Kenwright, along with Everton's reinstalled chairman, Sir Philip Carter, was making his first public appearance since Johnson stepped down on Monday after four and a half years in charge, during which the club has had four managers and flirted regularly with relegation. The club also has reported debts of pounds 20m.

In spring 1994 Kenwright backed out of a struggle with Johnson fearing prolonged uncertainty would damage the club, but yesterday he said he was ready to assume control. "Four years ago I wasn't sure I was the right man to take Everton into the future," he said. "Now I'm pretty sure I am."

Even so Kenwright, a former Coronation Street actor who has made his money producing West End plays, admitted that his heart rather than his head was dictating his actions. "My mum phones me up and says `son, don't' and Sam Hammam, who is a great friend, rang me up yesterday to say I should think very seriously before I do it. Four years ago my bid included my house, everything I had, so that was the risk. I take risks but I can't think of anything in life that I'd risk more on."

Johnson, who is on holiday in the Caribbean, left after a dispute with the club's manager, Walter Smith, over the pounds 7m sale of Duncan Ferguson to Newcastle last week. The decision, taken without Smith's knowledge, infuriated supporters but was defended yesterday by Kenwright.

"I didn't know it was going to happen," he said, "but I would have supported the decision as I would have supported Duncan going last season. There were times, and any Evertonian would have been the same, where you discuss `will we ever win anything with the long ball game?' Duncan was a hero of mine but you had to ask yourself: would we do better with someone else in the middle?

"The fans' reaction reminds me so much of when I was 11 and Dave Hickson was transferred to Aston Villa. I wrote a letter to all the directors saying: `You know nothing about football, how can you let him go?' I told them I was boycotting the club, which lasted all of 24 hours. I understand the supporters' fury but there was a part of me that understood." It is that same angry boy who is now attempting to be the dominant force on the board he chastised.

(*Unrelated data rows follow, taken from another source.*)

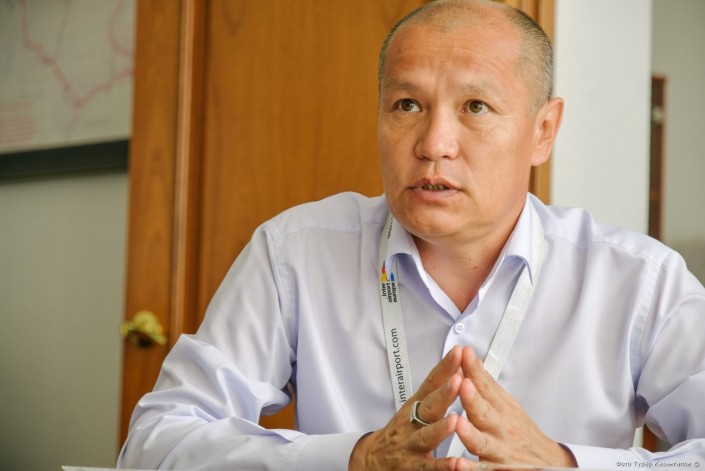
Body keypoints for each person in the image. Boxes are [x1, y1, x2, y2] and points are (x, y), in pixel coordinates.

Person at [118, 0, 705, 469]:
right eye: (406, 105)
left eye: (475, 106)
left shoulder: (638, 281)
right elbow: (153, 444)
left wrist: (566, 465)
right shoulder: (295, 251)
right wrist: (354, 459)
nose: (433, 144)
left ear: (543, 131)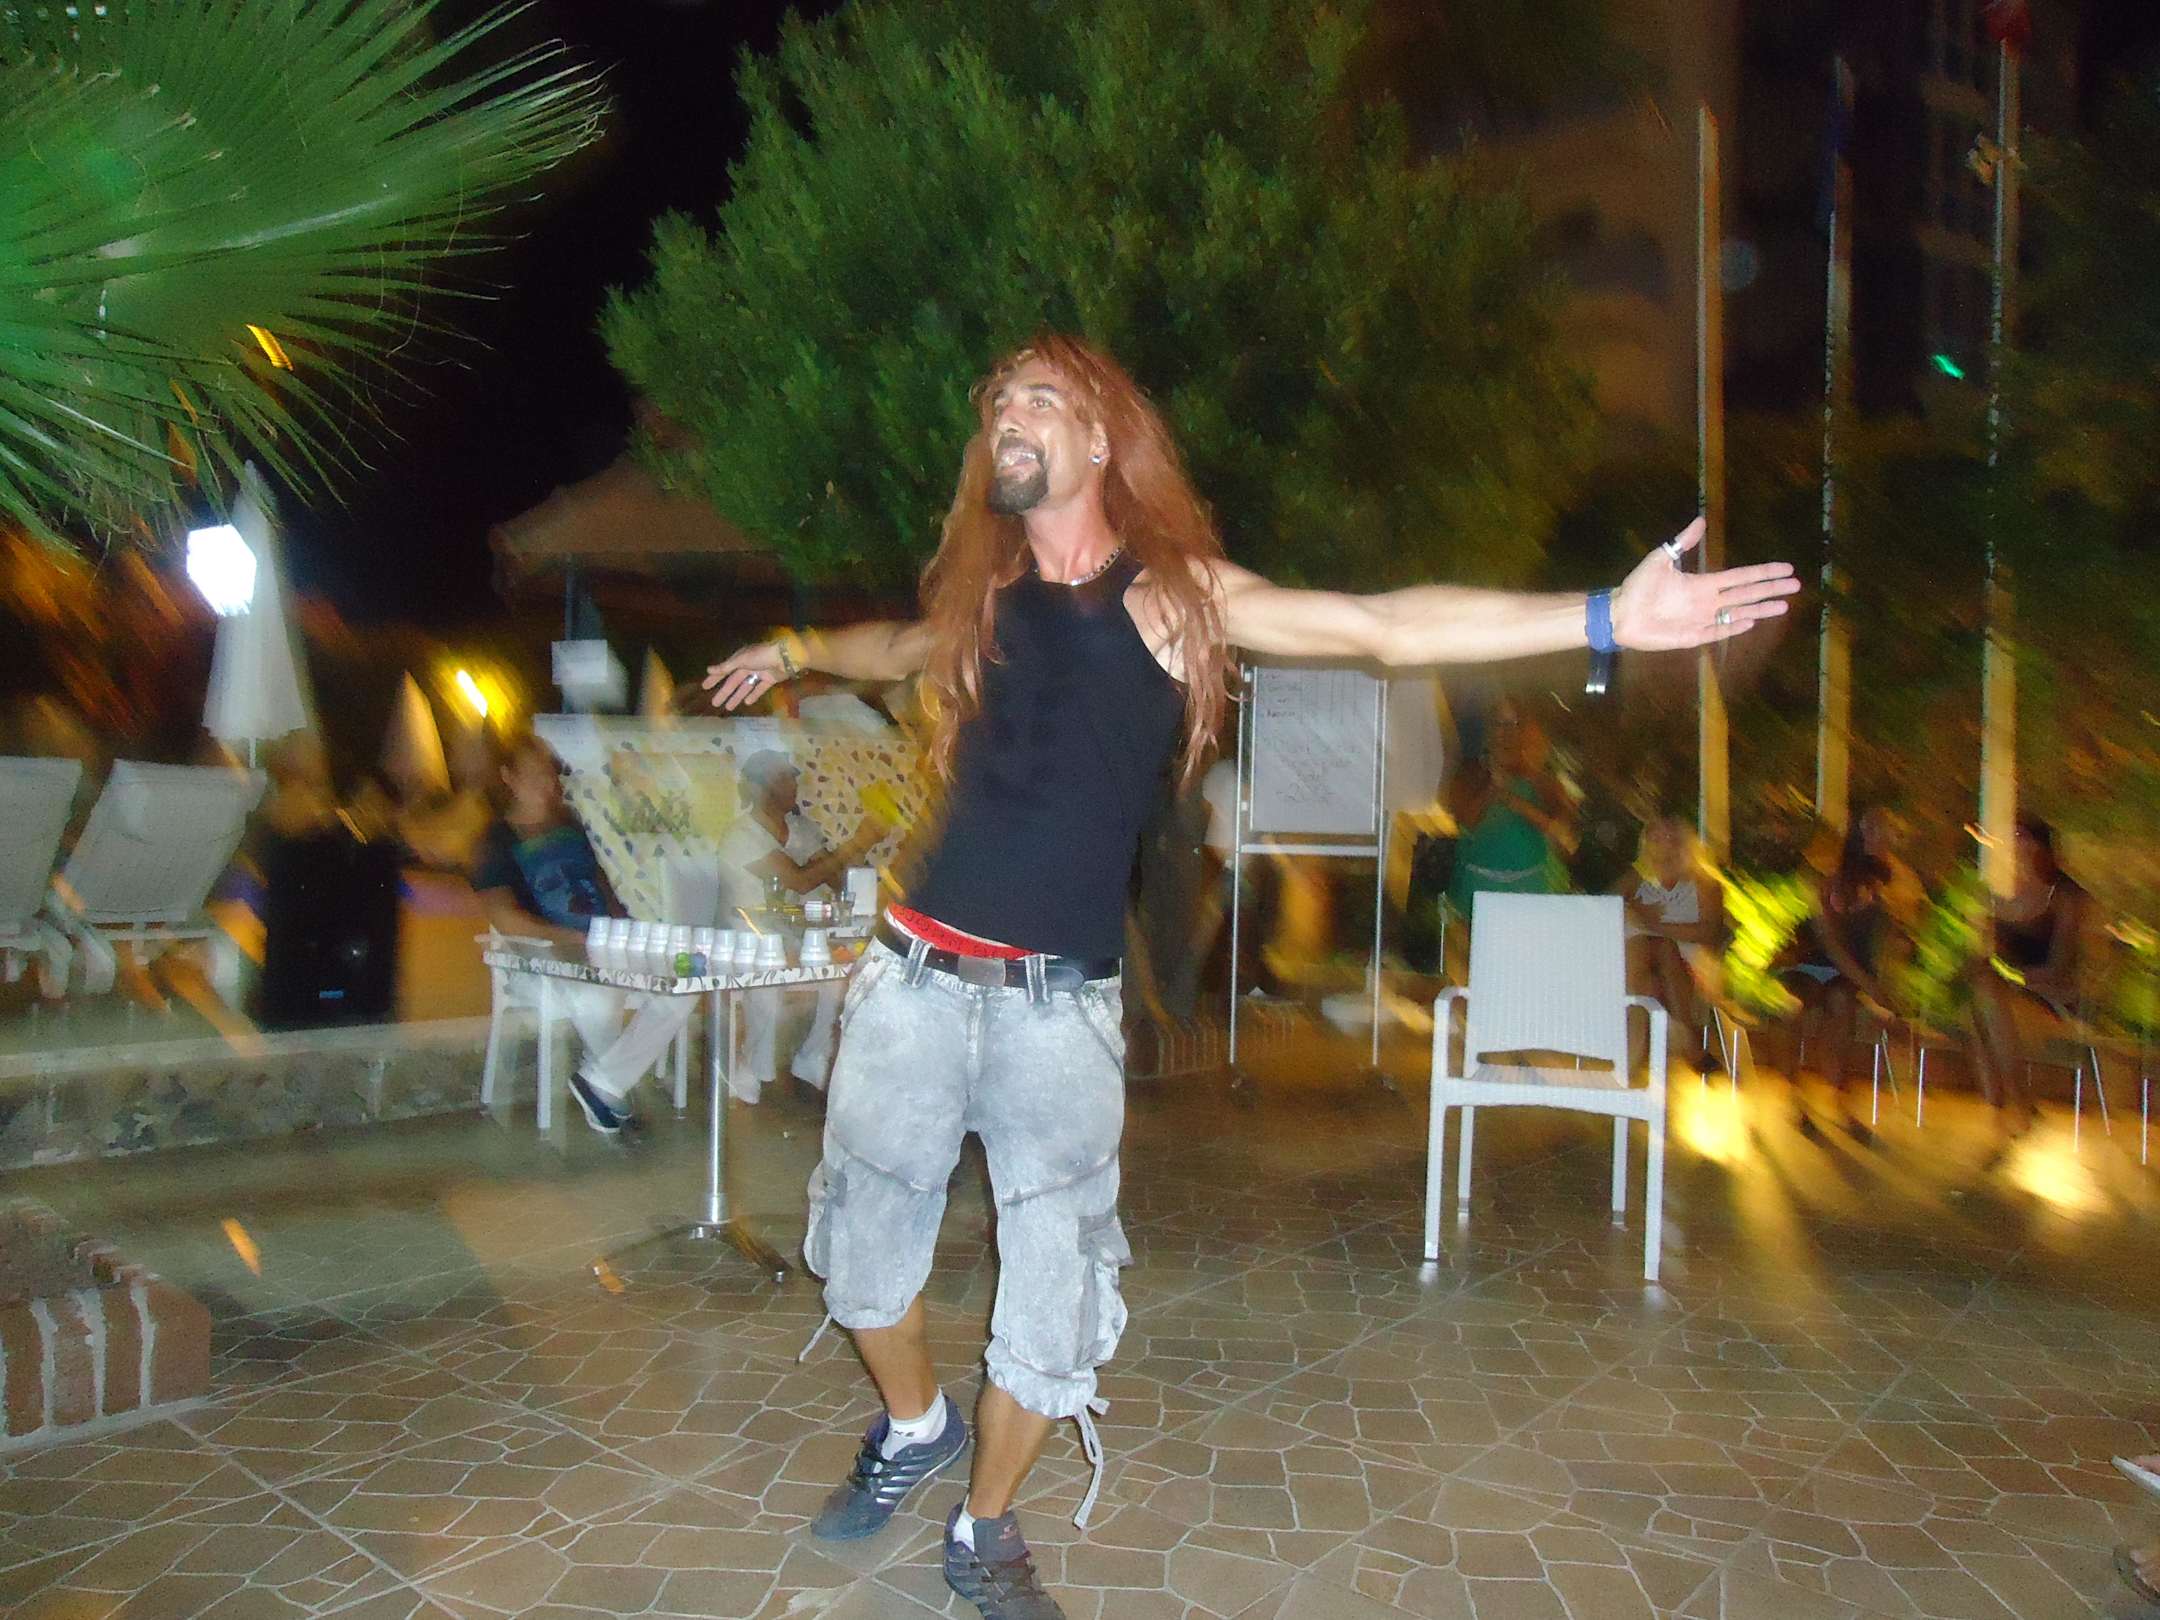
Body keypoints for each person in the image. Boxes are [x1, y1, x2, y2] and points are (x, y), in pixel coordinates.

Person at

Kenwright wants stability at Everton. He could not put a time frame on any potential takeover - Johnson is understood to be unwilling to sell until February for tax reasons - but he said that money is available if Smith wishes to buy a player. Most of all he wants an end to the bitterness of recent weeks.

"How many times do you think I've been on a train at 11 o'clock at night when we've lost? Just think how many games we've won in the last few years. Bad times, good times, it's like what's good sex, what's bad sex - it's Everton. There's nowhere else I want to be on a Saturday at 3pm. It's an addiction. Bad times? As long as it's with Everton.

"Of course I desperately want the good times. At Charlton on Saturday before the game I saw Evertonians in the rain with their heads down. They don't look up. You just want to smile, have a laugh again and most of all forget this hideous, hideous talk of violence. That's not Everton. This is not a good club, it's a great club."